Mumbai: LIC employees plan to observe a two-hour walk-out strike on 4 August to protest against the LIC (Amendment) Bill, 2009, introduced by the finance minister in the Lok Sabha on Friday, a senior office-bearer of an employees association said.
“We are observing a two-hour nation-wide walk-out strike on 4 August, opposing the LIC Amendment Bill introduced in the Lok Sabha. Around 70,000 employees from 2,048 centres will go strike,” All India Insurance Employees’ Association general secretary K Venu Gopal said.
The Bill says that the minimum capital of LIC would be increased from the present Rs5 crore to Rs100 crore.
“There is no need for this as the Corporation has been doing its expansion from its internal resources for the last 56-years without Government support,” Gopal said.
According to IRDA, insurance companies registered after 1999 are expected to have a capital base of Rs100 crore but since LIC was registered in 1956, it does not require to increase its paid-up capital to Rs100-crore, he said.
He further alleged that increase in the paid-up capital to Rs100 crore could be a precursor to disinvestment as Rs5 crore is a very small amount for disinvestment.
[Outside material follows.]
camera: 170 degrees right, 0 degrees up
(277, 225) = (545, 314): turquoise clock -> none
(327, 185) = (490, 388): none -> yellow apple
“Today, LIC has Rs1,17,000-crore excess assets over liabilities and so it does not require any additional capital,“ Gopal said.
“The intention of the government is very clear - to privatise the most succesful financial institution,” he alleged.
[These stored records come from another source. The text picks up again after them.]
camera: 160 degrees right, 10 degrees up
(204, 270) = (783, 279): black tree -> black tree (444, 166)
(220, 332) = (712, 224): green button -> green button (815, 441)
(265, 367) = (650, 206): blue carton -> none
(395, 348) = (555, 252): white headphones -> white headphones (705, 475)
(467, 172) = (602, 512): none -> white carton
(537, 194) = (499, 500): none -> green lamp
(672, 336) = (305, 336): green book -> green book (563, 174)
The Bill seeks to provide government guarantee on policies selectively from time-to-time.
“LIC is capable of meeting all its claims. During natural calamities like the Gujarat earthquake and the tsunami too, it has never taken help from the Government for claim settlement. The Government guarantee was never a burden on the Government,” Gopal said.
If sovereign guarantee was withdrawn, the confidence of 26-crore (LIC) policy holders would be affected, he said.
The Bill also states changing the pattern of valuation surplus distribution.
“Presently, LIC every year pays 95% of the surplus to policy-holders and 5% to the Government. The Bill seeks to change this pattern to 90% for policy-holders and 10% to the Government,” Gopal said.
“We object reduction in surplus distribution to policy holders,” he said.